Crowley wrote that Liber Aleph was intended to express the heart of my doctrine in the most deep and delicate dimensions and was the most tense and intense book that I have ever composed. The contact with Amalantrah proceeded in tandem with Crowley's struggle to articulate his doctrine in Liber Aleph, and elicited certain fundamental keys to the particular magickal formula that it was his destiny to fulfill. Now, there are two symbols that recur time and again throughout Amalantrah's communications: the egg and the child Horus (or Harpocrates). It comes as no surprise to find that these two symbols are also prominent in both Liber Aleph and the self-portrait. In Liber Aleph, Crowley says: the God Harpocrates is also the Serpent and the Egg, that is, the Holy Ghost. This is the most Secret of all Energies, the Seed of all Being. In his self-portrait Crowley has shaped the head in a form that is clearly intended to suggest the egg, and adorned it with the phallic lock of hair that is the serpent symbol of Harpocrates.

Clearly, the time when Crowley painted his self-portrait was a major turning point; perhaps the major turning point of his magickal careers. Thenceforth, he was to dedicate himself entirely to his work as the Magus, the Master Therion, Prophet of the Law of Thelema. And in his painting, Crowley portrays himself wearing a lamen that identifies him as the Magus who is To Mega Therion, the Word of the Aeon. To understand exactly what that meant to him, we must turn again to The Confessions, where he tells us: The Magus is, of course, not a person in any ordinary sense; he represents a certain nature or idea. To put it otherwise, we may say, the Magus is a word. He is the Logos of the Aeon which he brings to pass. The Magus [is sworn] to make his every act an expression of his magical formula. (emphasis added)

His every act is to be an expression of his magickal formula. Here is Crowley's intention in painting his self-portrait. Everything he was doing at that momentous time was designed to spread his formula, his Word that is the Law of the New Aeon. The painting shows him in the form of the Serpent and the Egg, the most Secret of all Energies, the Seed of all Being, wearing a Lamen that announces his identity as the Logos of the Aeon, and bears the magickal keys to his power. Such a painting can only be intended as a medium for the evocation of the power of its creator, the Prophet of the Law of Thelema. And the Prophet is no less than the very Word of the Aeon, the Avatar of the Law, the Law itself.

We can only imagine the consternation amongst Crowley's followers when the painting was found to be missing after his death. One of them had a photograph of it that, after a little doctoring to conceal identifying details (like the signature, date and Lamen), was published in 1958 in John Symonds' book The Magic of Aleister Crowley.

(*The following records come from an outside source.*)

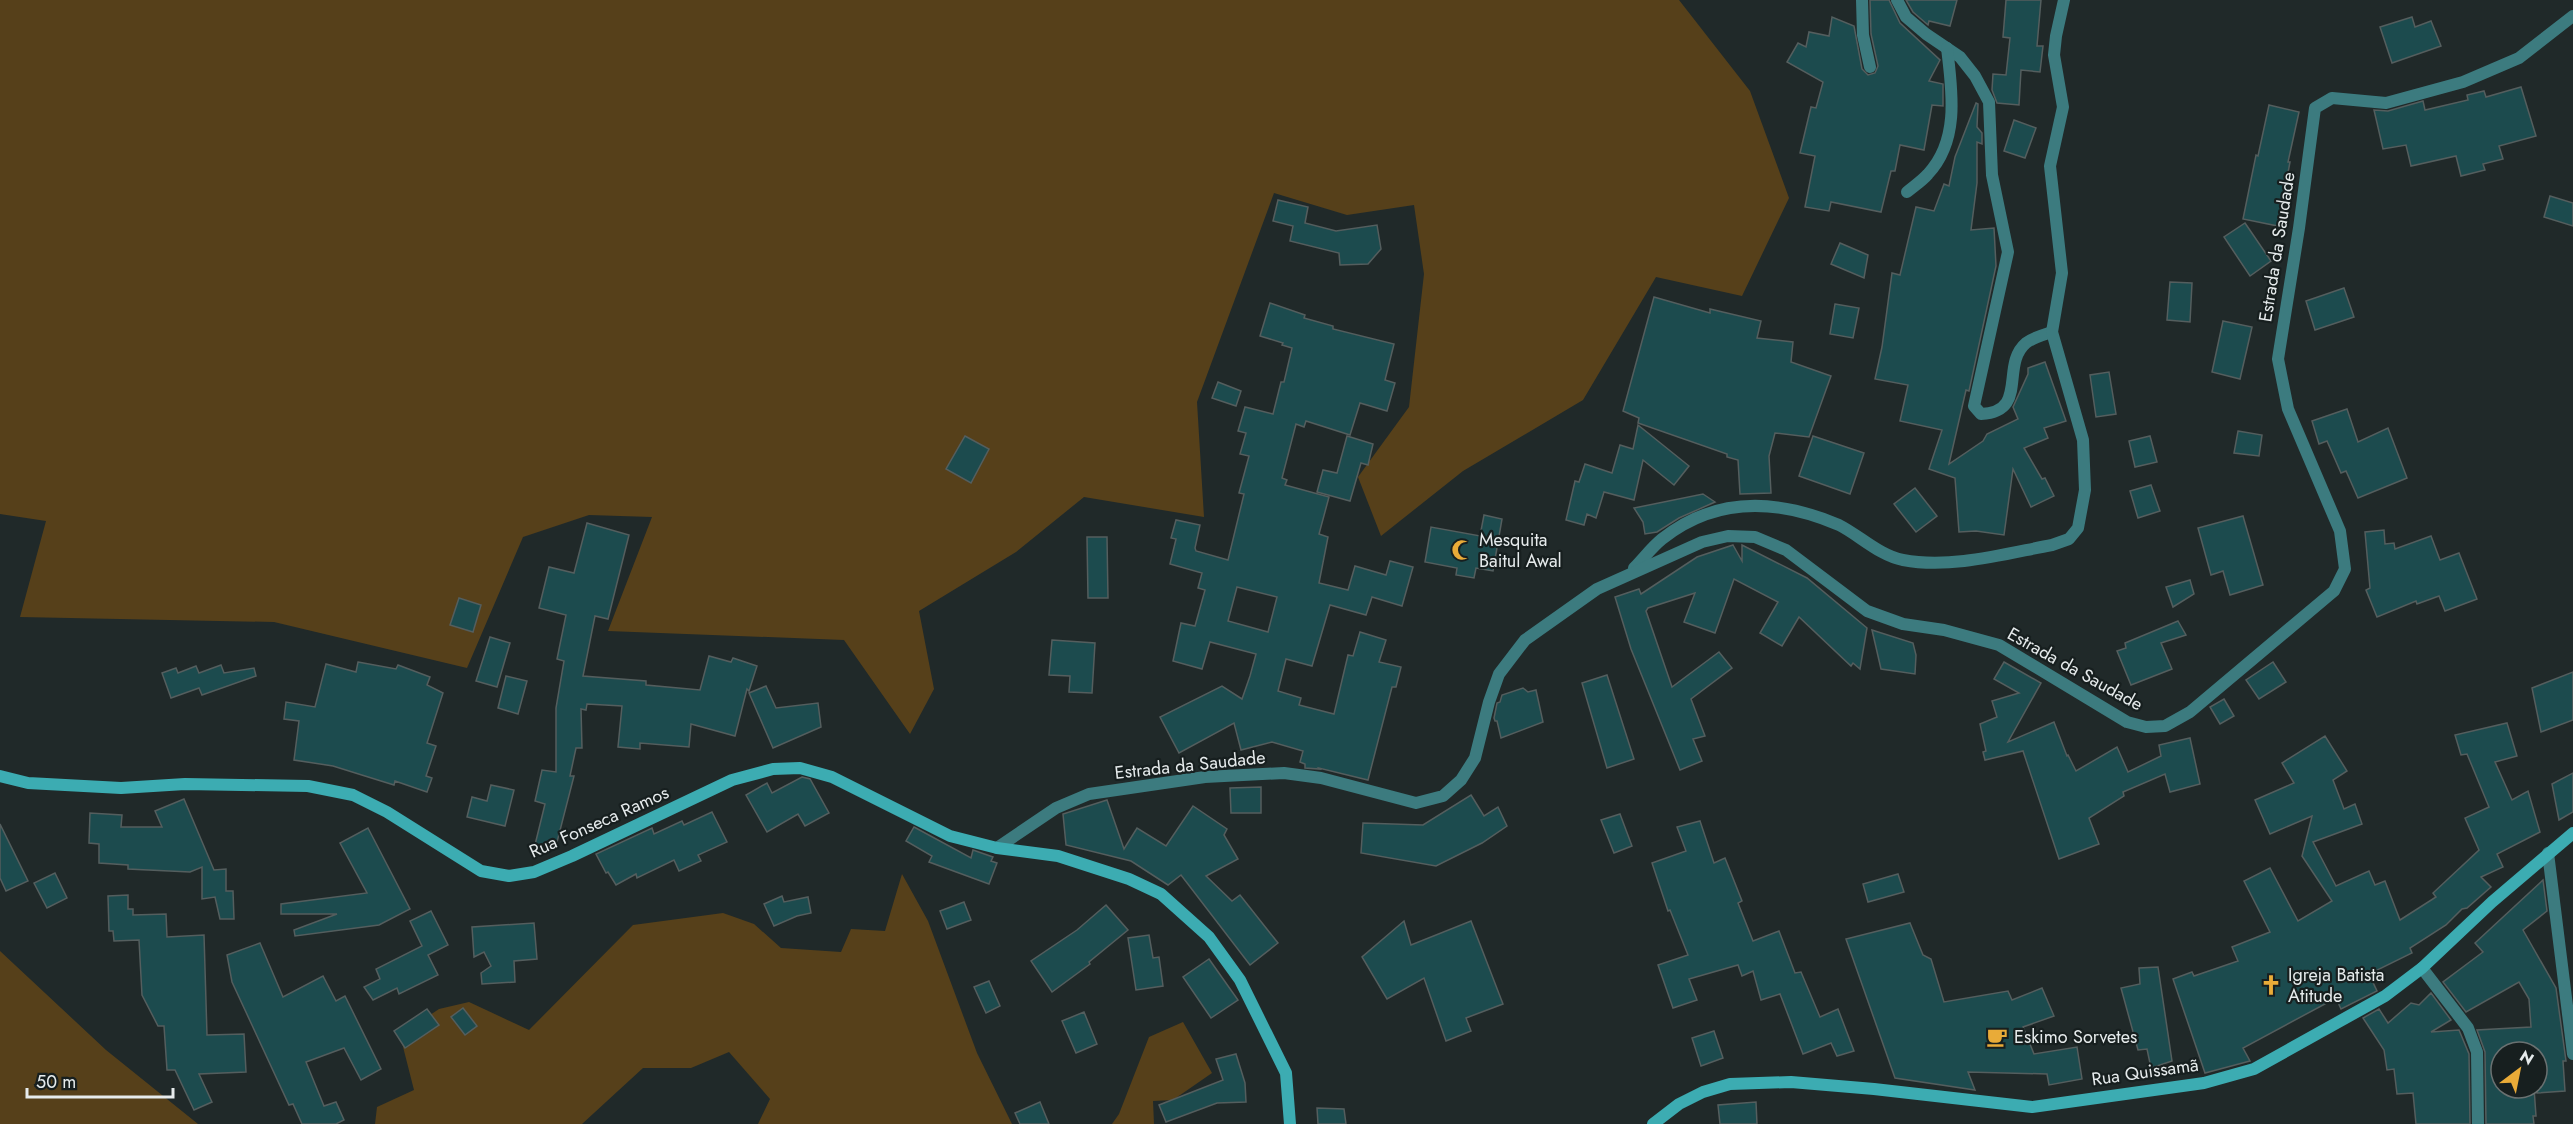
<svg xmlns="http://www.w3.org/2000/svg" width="2573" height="1124" font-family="Jost,sans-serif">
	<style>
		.green { fill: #56401a }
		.building { fill: #1c4b4e; stroke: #545e5e; stroke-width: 1.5; fill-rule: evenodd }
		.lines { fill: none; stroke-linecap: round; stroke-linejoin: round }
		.street { stroke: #3c7b7f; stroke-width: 12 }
		.secondary { stroke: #3cacb2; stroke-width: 12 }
		.labels { text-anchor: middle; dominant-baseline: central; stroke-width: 4.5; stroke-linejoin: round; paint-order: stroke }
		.street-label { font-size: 18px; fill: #e6ebec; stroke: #171f1f }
		.poi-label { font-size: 18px; fill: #e6ebec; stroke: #171f1f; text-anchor: start }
	</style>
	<rect width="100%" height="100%" fill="#202929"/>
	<g class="green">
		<polygon points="0,0 1679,0 1750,91 1789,198 1742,296 1656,277 1583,400 1463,471 1381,536 1358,477 1409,407 1424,274 1414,205 1347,215 1274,193 1197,402 1204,517 1084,497 1016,552 919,611 934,689 910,734 844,640 608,631 652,517 589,515 523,537 467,668 274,622 20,617 46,521 0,514"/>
		<polygon points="902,874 928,921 977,1053 1012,1124 758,1124 770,1099 729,1052 691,1068 643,1068 582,1124 375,1124 377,1107 414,1090 400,1035 439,1009 469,1002 529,1030 633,925 723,913 754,924 781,948 841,952 851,929 885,931"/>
		<polygon points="0,951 106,1050 198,1124 0,1124"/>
		<polygon points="1183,1022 1212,1073 1173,1100 1153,1101 1154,1124 1112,1124 1119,1114 1149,1037"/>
	</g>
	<g class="building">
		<polygon points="1870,0 1889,0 1900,23 1940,60 1929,81 1943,84 1943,106 1932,105 1924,150 1900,145 1895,171 1891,171 1881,212 1831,202 1829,211 1805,207 1815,156 1800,153 1811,107 1816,108 1823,82 1787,62 1798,43 1806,47 1809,32 1829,36 1832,17 1854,26 1862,69 1868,75 1875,73 1878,66 1871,34"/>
		<polygon points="1906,0 1957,0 1950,26 1929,21 1928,25 1913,12"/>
		<polygon points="2006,0 2041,0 2037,46 2043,46 2040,72 2021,70 2019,105 1997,103 1992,90 1993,74 2006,75 2010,38 2003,37"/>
		<polygon points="2412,17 2415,27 2431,21 2441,46 2392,63 2380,27"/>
		<polygon points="2521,87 2536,136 2499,146 2503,159 2483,164 2485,170 2461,176 2456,156 2411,166 2406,145 2383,149 2374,110 2388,111 2423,101 2425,110 2468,100 2467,95 2484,91 2486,97"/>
		<polygon points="1976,103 1978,104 1977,127 1982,133 1982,144 1977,142 1977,183 1971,230 1994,228 1996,266 1969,391 1966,390 1949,464 1983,441 1987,434 2018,419 2013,407 2028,374 2028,368 2045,362 2066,421 2044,428 2048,438 2024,448 2042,479 2045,478 2054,496 2031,507 2013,469 2004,535 1976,531 1959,532 1955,478 1929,469 1942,430 1900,421 1908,385 1875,379 1882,347 1892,273 1900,275 1916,207 1934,211 1944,184 1949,186 1955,157"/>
		<polygon points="2269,105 2299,112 2288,162 2290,162 2278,226 2243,219 2256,155 2258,156"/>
		<polygon points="2014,120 2036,128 2025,158 2004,151"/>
		<polygon points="2550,196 2573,203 2573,226 2544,217"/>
		<polygon points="1278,200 1308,207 1305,223 1336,231 1377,225 1381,249 1368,264 1340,265 1339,253 1290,241 1293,226 1273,221"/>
		<polygon points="2245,223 2271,261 2250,276 2224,237"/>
		<polygon points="1840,243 1868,255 1864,278 1831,264"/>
		<polygon points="2170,282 2192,283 2190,322 2167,320"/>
		<polygon points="2344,288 2354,317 2315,330 2306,301"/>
		<polygon points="1654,297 1710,313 1710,309 1761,321 1757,338 1793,342 1791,362 1831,376 1809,437 1775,433 1769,456 1771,493 1740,494 1738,460 1727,457 1727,454 1638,423 1639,418 1623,411"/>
		<path d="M1270 303 1305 315 1304 318 1333 326V329L1394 344 1385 380 1395 383 1387 411 1360 403 1350 435 1306 421 1304 427 1296 424 1282 478 1287 480 1285 485 1329 497 1319 534 1328 537 1319 583 1348 590 1355 566 1386 575 1390 561 1413 567 1402 606 1372 597 1366 615 1330 605 1312 666 1286 659 1278 691 1301 698 1299 705 1334 714 1348 655 1353 656 1360 632 1386 640 1379 662 1401 667 1396 687H1392L1368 780 1319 768 1320 769 1305 768V764L1300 762 1303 751 1272 742 1241 750 1234 723 1179 753 1160 717 1222 686 1242 699 1250 676 1256 654 1210 642 1202 669 1173 661 1181 623 1195 626 1205 590 1198 588 1202 573 1170 564 1176 539 1171 538 1176 520 1200 525 1195 548 1196 551 1228 560 1244 494 1239 493 1249 456 1240 454 1246 433 1238 431 1245 407 1273 414 1281 382H1284L1292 348 1282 345 1283 343 1260 336ZM1237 587 1277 597 1268 632 1228 621Z"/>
		<polygon points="1835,304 1859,308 1853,338 1830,334"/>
		<polygon points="2223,321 2252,327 2240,379 2212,372"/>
		<polygon points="2109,372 2116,414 2096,417 2090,375"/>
		<polygon points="1218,382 1241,391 1236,406 1212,398"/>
		<polygon points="2347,409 2358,442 2388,428 2407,478 2358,498 2346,471 2341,473 2327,441 2319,444 2312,421"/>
		<polygon points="1638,425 1689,466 1674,485 1643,460 1634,500 1604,492 1596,518 1587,514 1584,525 1566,520 1575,481 1579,482 1585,464 1612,473 1620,445 1633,449"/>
		<polygon points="2238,431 2262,435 2259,456 2234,453"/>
		<polygon points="965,436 989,449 971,483 946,469"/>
		<polygon points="1347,436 1373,444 1368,465 1361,463 1350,501 1317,492 1323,470 1337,473"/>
		<polygon points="1813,436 1864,453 1850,494 1799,476"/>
		<polygon points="2150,436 2157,462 2135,467 2129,441"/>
		<polygon points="2151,485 2160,511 2138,518 2130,491"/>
		<polygon points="1915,488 1937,516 1916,532 1894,504"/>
		<polygon points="1703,494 1715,502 1679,518 1657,532 1645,534 1643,522 1634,508"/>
		<polygon points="1484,515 1502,519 1493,571 1476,568 1474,578 1456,575 1457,568 1425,562 1431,527 1480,536"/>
		<polygon points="2243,516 2263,585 2230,595 2223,571 2211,575 2198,528"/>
		<polygon points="587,523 629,535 608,619 595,616 583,676 646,681 646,685 700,690 709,656 731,662 733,658 757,666 749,691 747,689 735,736 691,724 689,747 640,743 640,749 618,747 622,706 587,704 586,710 581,709 582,748 576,748 570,776 574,776 556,846 533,853 545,804 535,801 542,770 556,772 556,708 564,661 557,659 566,615 539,608 549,567 574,573"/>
		<polygon points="2384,530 2385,544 2394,543 2395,549 2431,536 2440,560 2459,553 2477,599 2445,611 2439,596 2417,604 2416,601 2377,617 2366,590 2370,588 2365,532"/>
		<polygon points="1087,537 1107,537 1108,598 1088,598"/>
		<polygon points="1733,545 1742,561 1742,545 1807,578 1867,628 1860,669 1853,663 1851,666 1799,617 1782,646 1760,633 1778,602 1734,579 1715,633 1684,622 1695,593 1648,608 1646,611 1672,687 1719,652 1732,668 1691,699 1705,736 1693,739 1702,761 1680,770 1631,649 1615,597 1639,589 1641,594 1697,557"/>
		<polygon points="2190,580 2194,594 2173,607 2166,587"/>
		<polygon points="459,598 481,605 473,632 450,625"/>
		<polygon points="2178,621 2186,635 2161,643 2172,669 2131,685 2117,651 2126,648 2125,643"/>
		<polygon points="1872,630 1913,643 1916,655 1915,674 1881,669"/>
		<polygon points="490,637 510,643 497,687 476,681"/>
		<polygon points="1052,640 1095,643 1092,693 1069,692 1070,676 1049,675"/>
		<polygon points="358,662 396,669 398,665 430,677 427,685 443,693 427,743 436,746 426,776 432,778 427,792 395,781 394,785 381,781 333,766 294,760 299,721 284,719 286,702 315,707 326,664 356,672"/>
		<polygon points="2004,662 2041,683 2008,742 2054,722 2067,756 2068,755 2076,771 2117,747 2128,772 2161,756 2159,745 2190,738 2200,784 2170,792 2165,774 2123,792 2124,796 2089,818 2099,844 2059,859 2023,751 1985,760 1983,752 1986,751 1980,724 1997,717 1992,701 2019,693 1994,679"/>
		<polygon points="2273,662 2286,682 2259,699 2246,680"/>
		<polygon points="221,665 224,673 254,668 256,676 202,695 199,688 171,698 162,673 176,668 178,673 196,666 199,673"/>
		<polygon points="2573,672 2573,720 2541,732 2532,688"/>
		<polygon points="1607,675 1634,759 1607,768 1582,683"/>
		<polygon points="506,676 527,681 518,714 498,708"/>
		<polygon points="766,686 776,708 818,703 821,727 773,748 749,693"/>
		<polygon points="1523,688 1528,692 1536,690 1543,722 1501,738 1497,721 1495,721 1494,718 1497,703 1500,702 1502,695"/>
		<polygon points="2224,699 2234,716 2220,724 2210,707"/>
		<polygon points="2507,723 2517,756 2495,762 2512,800 2528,791 2540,832 2497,854 2503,867 2481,877 2491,887 2467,908 2462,909 2446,925 2410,948 2412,953 2369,974 2377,991 2341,1009 2336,998 2243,1048 2250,1061 2205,1073 2173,979 2192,972 2194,976 2238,961 2232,947 2270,932 2244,881 2270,868 2298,921 2332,901 2302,856 2312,816 2270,834 2255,800 2294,783 2282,763 2325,736 2347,771 2333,780 2344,809 2355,804 2362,824 2313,842 2336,886 2369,871 2375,885 2385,881 2400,920 2436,897 2433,893 2479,850 2465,818 2489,807 2467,754 2461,755 2455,735"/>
		<polygon points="2573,773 2573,812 2559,820 2552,784"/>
		<polygon points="802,777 810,779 829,813 805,826 798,814 767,832 746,795 767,783 772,793"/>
		<polygon points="491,785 514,790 505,826 467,817 472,797 487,801"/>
		<polygon points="1261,787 1261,813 1231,813 1230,788"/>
		<polygon points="1471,795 1484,816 1498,807 1507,826 1482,843 1436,866 1361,853 1363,823 1423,825"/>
		<polygon points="184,799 214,870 226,869 226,891 233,891 234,919 220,919 215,897 202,899 202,867 190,872 128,869 128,865 99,863 99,844 89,843 90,813 122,815 121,827 162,827 155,811"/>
		<polygon points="1107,800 1124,849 1137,828 1166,846 1193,806 1227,829 1224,835 1238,859 1206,876 1232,901 1240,895 1278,943 1250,965 1181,875 1168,885 1131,861 1066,845 1063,814"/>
		<polygon points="712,812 727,842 698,855 701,861 679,871 674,860 637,878 636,874 616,885 608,872 606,873 596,854 652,828 654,834 682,821 684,825"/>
		<polygon points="1620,814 1632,846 1614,853 1601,820"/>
		<polygon points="1700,821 1714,863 1725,858 1742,901 1738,903 1753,941 1779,931 1795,973 1801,972 1820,1017 1838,1009 1854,1051 1837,1056 1831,1043 1803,1054 1780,994 1761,1000 1753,971 1742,976 1738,965 1689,979 1697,1000 1673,1008 1658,965 1688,955 1670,910 1668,911 1652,863 1686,851 1677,827"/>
		<polygon points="0,824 28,881 6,891 0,878"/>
		<polygon points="914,827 971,858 973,850 993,857 991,861 997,863 989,884 929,862 932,856 906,841"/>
		<polygon points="368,828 410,909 379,925 295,936 294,930 337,914 281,914 281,904 367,893 340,843"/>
		<polygon points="55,873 67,898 47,908 34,883"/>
		<polygon points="1898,874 1904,892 1868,902 1863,884"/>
		<polygon points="2543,880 2547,911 2523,930 2556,988 2566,1061 2563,1061 2565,1091 2537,1093 2537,1052 2501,1052 2501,1088 2534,1088 2536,1116 2533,1116 2534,1124 2486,1124 2485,1052 2477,1030 2531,1027 2529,999 2519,982 2466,1012 2443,982 2483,952 2475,943"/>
		<polygon points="128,895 128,909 133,909 133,915 166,914 167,937 204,935 207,1035 244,1034 246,1072 199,1074 212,1102 194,1110 175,1070 167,1070 164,1026 158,1026 142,995 139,940 114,941 113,931 109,931 108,896"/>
		<polygon points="782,896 784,902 808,897 811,913 797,916 774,926 764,904"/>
		<polygon points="964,902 971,920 947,929 940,911"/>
		<polygon points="1106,905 1128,930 1089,962 1090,964 1052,992 1031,961 1077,930"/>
		<polygon points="431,911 448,945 428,955 438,975 399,994 397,988 373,1000 364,987 380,979 376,969 422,946 410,921"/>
		<polygon points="1404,921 1411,945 1471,921 1503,1004 1466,1018 1471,1031 1446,1041 1424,978 1387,999 1362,957"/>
		<polygon points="534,923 537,959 514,961 515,982 482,984 481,973 491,966 484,952 474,957 472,927"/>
		<polygon points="1910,923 1923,955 1931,959 1944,1002 2008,991 2012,1000 2042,988 2054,1016 2023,1027 2034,1054 2077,1047 2082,1079 2049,1085 2047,1074 1968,1072 1975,1090 1895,1078 1846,939"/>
		<polygon points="1149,935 1153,958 1159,957 1163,986 1136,990 1128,938"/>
		<polygon points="260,943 283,997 323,976 336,1001 345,996 381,1069 361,1080 344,1048 306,1062 324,1106 336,1102 344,1120 336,1124 302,1124 293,1104 289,1105 232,982 227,955"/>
		<polygon points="1209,959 1238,1000 1211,1018 1183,977"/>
		<polygon points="2158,967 2172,1061 2151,1068 2147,1049 2138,1050 2121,988 2140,984 2139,968"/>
		<polygon points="989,981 1000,1006 986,1013 974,987"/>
		<polygon points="2431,993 2451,1020 2431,1032 2459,1030 2469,1054 2470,1124 2416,1124 2413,1093 2397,1094 2394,1069 2387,1070 2384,1050 2363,1018 2379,1009 2388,1023 2411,1003 2419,1005"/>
		<polygon points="463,1008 477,1026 465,1035 451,1017"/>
		<polygon points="427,1009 439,1025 405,1048 394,1031"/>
		<polygon points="1084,1012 1097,1044 1076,1053 1062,1021"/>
		<polygon points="1714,1031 1723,1058 1701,1066 1692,1038"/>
		<polygon points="1236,1054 1245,1083 1246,1102 1217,1103 1166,1122 1159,1105 1223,1080 1216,1059"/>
		<polygon points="1040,1102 1049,1124 1020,1124 1015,1113"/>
		<polygon points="1756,1102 1757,1124 1720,1124 1718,1105"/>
		<polygon points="1317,1108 1344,1109 1346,1124 1318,1124"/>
	</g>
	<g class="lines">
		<g class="street">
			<polyline points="1862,0 1863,35 1870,67"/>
			<path d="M1897 0 1906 17 1926 34 1960 57 1975 76 1989 102 1992 175 2008 252 1974 406 1981 414C2029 412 2000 365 2026 343 2034 337 2043 335 2052 332"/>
			<path d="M1907 192C1914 186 1922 181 1928 174 1960 140 1952 90 1947 48"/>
			<path d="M1634 568C1643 559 1652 547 1662 539 1716 496 1778 499 1839 525 1859 535 1880 556 1903 560 1951 569 2004 554 2052 545L2069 539 2078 528 2085 490 2083 440 2052 332 2062 273 2050 166 2063 107 2054 55 2056 36 2064 0"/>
			<polyline points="997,848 1056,808 1089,794 1205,777 1284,773 1321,778 1416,803 1443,796 1461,780 1475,758 1489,702 1499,674 1525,640 1597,589 1702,542 1728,536 1755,537 1786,550 1867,611 1903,624 1944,630 1999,645 2127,722 2146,727 2165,726 2190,712 2334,591 2345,569 2340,531 2288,409 2278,359 2299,228 2315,108 2332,98 2386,103 2463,82 2519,58 2573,16"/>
			<polyline points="2548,853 2573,1054"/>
			<polyline points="2422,968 2468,1028 2477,1052 2478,1124"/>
		</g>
		<g class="secondary">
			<polyline points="0,776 28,783 121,788 185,784 308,786 353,795 387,812 481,871 509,876 534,872 572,856 732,780 773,769 800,768 832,777 950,836 997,848 1058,856 1129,879 1161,894 1209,937 1240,980 1286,1073 1290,1124"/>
			<polyline points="1653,1124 1679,1104 1703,1092 1730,1084 1791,1082 1874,1089 2032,1107 2204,1083 2254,1069 2385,996 2422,968 2492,902 2573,833"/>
		</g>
	</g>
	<defs>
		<g id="mosque-bare" transform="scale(1.62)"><path d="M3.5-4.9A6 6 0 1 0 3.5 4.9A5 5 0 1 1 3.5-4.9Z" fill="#e9ab38" stroke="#171f1f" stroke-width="2.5" paint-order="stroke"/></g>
		<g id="church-bare" transform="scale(1.62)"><path d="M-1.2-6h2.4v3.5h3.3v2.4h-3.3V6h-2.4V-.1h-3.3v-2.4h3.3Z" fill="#e9ab38" stroke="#171f1f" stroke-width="2.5" paint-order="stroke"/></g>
		<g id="cafe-bare" transform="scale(1.62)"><path d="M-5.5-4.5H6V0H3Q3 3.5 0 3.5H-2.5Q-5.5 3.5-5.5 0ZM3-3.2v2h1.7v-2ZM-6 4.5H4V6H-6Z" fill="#e9ab38" stroke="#171f1f" stroke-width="2.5" paint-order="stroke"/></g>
	</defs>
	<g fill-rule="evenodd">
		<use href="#mosque-bare" x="1462" y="550"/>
		<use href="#church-bare" x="2271" y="985"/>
		<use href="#cafe-bare" x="1997" y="1037"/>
	</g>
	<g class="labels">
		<g class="street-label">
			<text transform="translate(2277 247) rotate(-81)">Estrada da Saudade</text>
			<text transform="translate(2075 669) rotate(29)">Estrada da Saudade</text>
			<text transform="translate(1190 765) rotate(-6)">Estrada da Saudade</text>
			<text transform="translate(599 822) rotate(-24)">Rua Fonseca Ramos</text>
			<text transform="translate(2145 1072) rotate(-8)">Rua Quissamã</text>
		</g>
		<g class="poi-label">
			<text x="1479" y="540">Mesquita<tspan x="1479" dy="21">Baitul Awal</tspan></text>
			<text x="2288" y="975">Igreja Batista<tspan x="2288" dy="21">Atitude</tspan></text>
			<text x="2014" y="1037">Eskimo Sorvetes</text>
		</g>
	</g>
	<g transform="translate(2519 1070) rotate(32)"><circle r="28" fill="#171f1f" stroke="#6a7171" stroke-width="1.5"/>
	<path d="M0-4.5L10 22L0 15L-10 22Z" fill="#e9ab38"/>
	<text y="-9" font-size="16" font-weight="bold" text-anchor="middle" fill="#e6ebec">N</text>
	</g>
	<path d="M27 1088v9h146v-9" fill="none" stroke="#e6ebec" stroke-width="3"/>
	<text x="36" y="1088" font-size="18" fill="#e6ebec" stroke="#171f1f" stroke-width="4.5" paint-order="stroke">50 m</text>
</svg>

It was never published again. An appallingly crude copy of the painting appeared for the first time in the 1969 Cape edition of The Confessions, and has appeared in nearly every book about Crowley published since. Where, I wonder, did it come from? I doubt we shall ever know.

What matters is that Crowley's real painting has survived and is accessible again. It is, without doubt, the most potent Icon of the New Aeon. It was released from the estate of its former guardian on 9/3/93, a singularly appropriate date bearing in mind that 93 is the numerical formula of Crowley's Law of Thelema. And it was published in a limited edition reproduction on Crowley's birthday, October 12th, 1993. After 46 years in hiding, Crowley's visual incarnation of the most Secret of all Energies has been unveiled. What the consequences may be, only time will tell but one thing is certain. The Master Therion intended it as a vehicle for the transmission of his Word.